SPIN Selling: the 4 Steps
Shortly after publishing his survey results, Neil Rackham trained a group of sales professionals in the SPIN selling model. The result was a 17% increase in their sales. These are the 4 steps in the SPIN selling model that they used:
1. Situation Questions that ask about the buyer's current situation with a view to identifying the problem that the current situation has given rise to, eg "what happened when your laptop broke down?"
2. Problem Questions that ask about the buyer's pain and focus the buyer on this pain while clarifying the problem, eg "It must have been difficult trying to keep in touch with your customers when you had no email connection?".
3. Implication Questions that ask about the effects of the problem, eg "What would be the worst scenario if you had no Internet connection for a week or more?"
4. Need-Payoff Questions that ask the buyer to tell you about their explicit needs and the benefits your solutions offers, eg "So what you really need is some kind of 24/7 service that can provide you with an instant backup if the same thing happens again?"
These questions take the buyer through the steps of identifying their problem, their pain, and a solution that your product or service offers.
SPIN Selling: Key Principles
The chief principle underlying the SPIN selling model is that people don't buy from salespeople because they understand their products but because buyers feel that salespeople understand their problems. Here are some of the other key principles of the SPIN selling approach:
1. you must build rapport with your buyer before they will buy. Rapport eases the tension that buyers have about finding a solution to their problem.
2. don't manipulate the buyer by finding common areas of similarity between you. Instead, look for unconscious rapport such as matching speed and tone of speech.
3. don't ask too many Situation questions that the buyer feels uncomfortable with.
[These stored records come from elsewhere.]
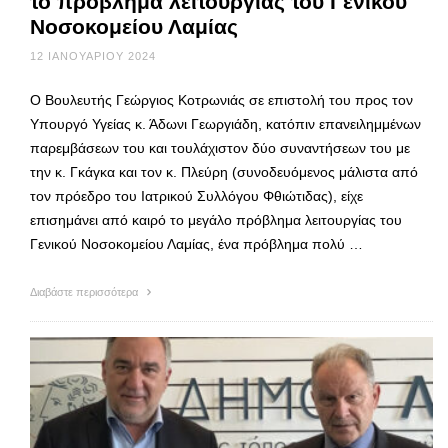
το πρόβλημα λειτουργίας του Γενικού
Νοσοκομείου Λαμίας
12 ΙΑΝΟΥΑΡΊΟΥ 2024
Ο Βουλευτής Γεώργιος Κοτρωνιάς σε επιστολή του προς τον
Υπουργό Υγείας κ. Άδωνι Γεωργιάδη, κατόπιν επανειλημμένων
παρεμβάσεων του και τουλάχιστον δύο συναντήσεων του με
την κ. Γκάγκα και τον κ. Πλεύρη (συνοδευόμενος μάλιστα από
τον πρόεδρο του Ιατρικού Συλλόγου Φθιώτιδας), είχε
επισημάνει από καιρό το μεγάλο πρόβλημα λειτουργίας του
Γενικού Νοσοκομείου Λαμίας, ένα πρόβλημα πολύ …
Διαβάστε περισσότερα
Instead, do your homework on your buyer's situation first.
4. spend most of your time asking Problem questions rather than Situation questions on the basis that people buy when the pain of their problem is greater than the cost of the solution.
5. know in advance how your product or service solves problems.
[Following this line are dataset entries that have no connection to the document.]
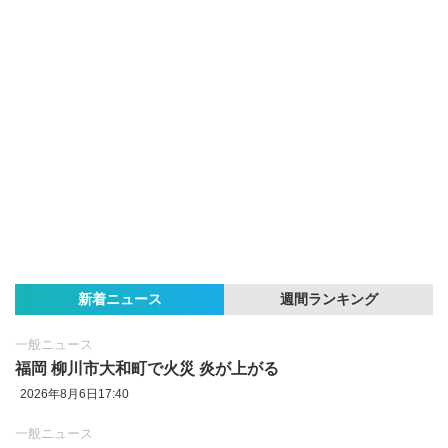
新着ニュース
週間ランキング
一般ニュース
福岡 柳川市大和町で火災 炎が上がる
2026年8月6日17:40
一般ニュース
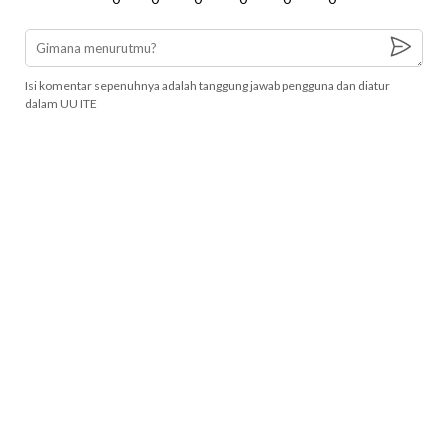
Isi komentar sepenuhnya adalah tanggung jawab pengguna dan diatur
dalam UU ITE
6. uncover several problems before asking Implication questions as focusing on just one problem invites your buyer to raise issues where your solution doesn't do too well.
7. aim to get buyers to articulate the benefits in your product or service rather than have you spell them out.
8. work out the action steps that the buyer needs to take to complete the sale and get commitment to one of these steps on each occasion that you talk.
9. understand that a questioning mindset is more important than the ability to persuade.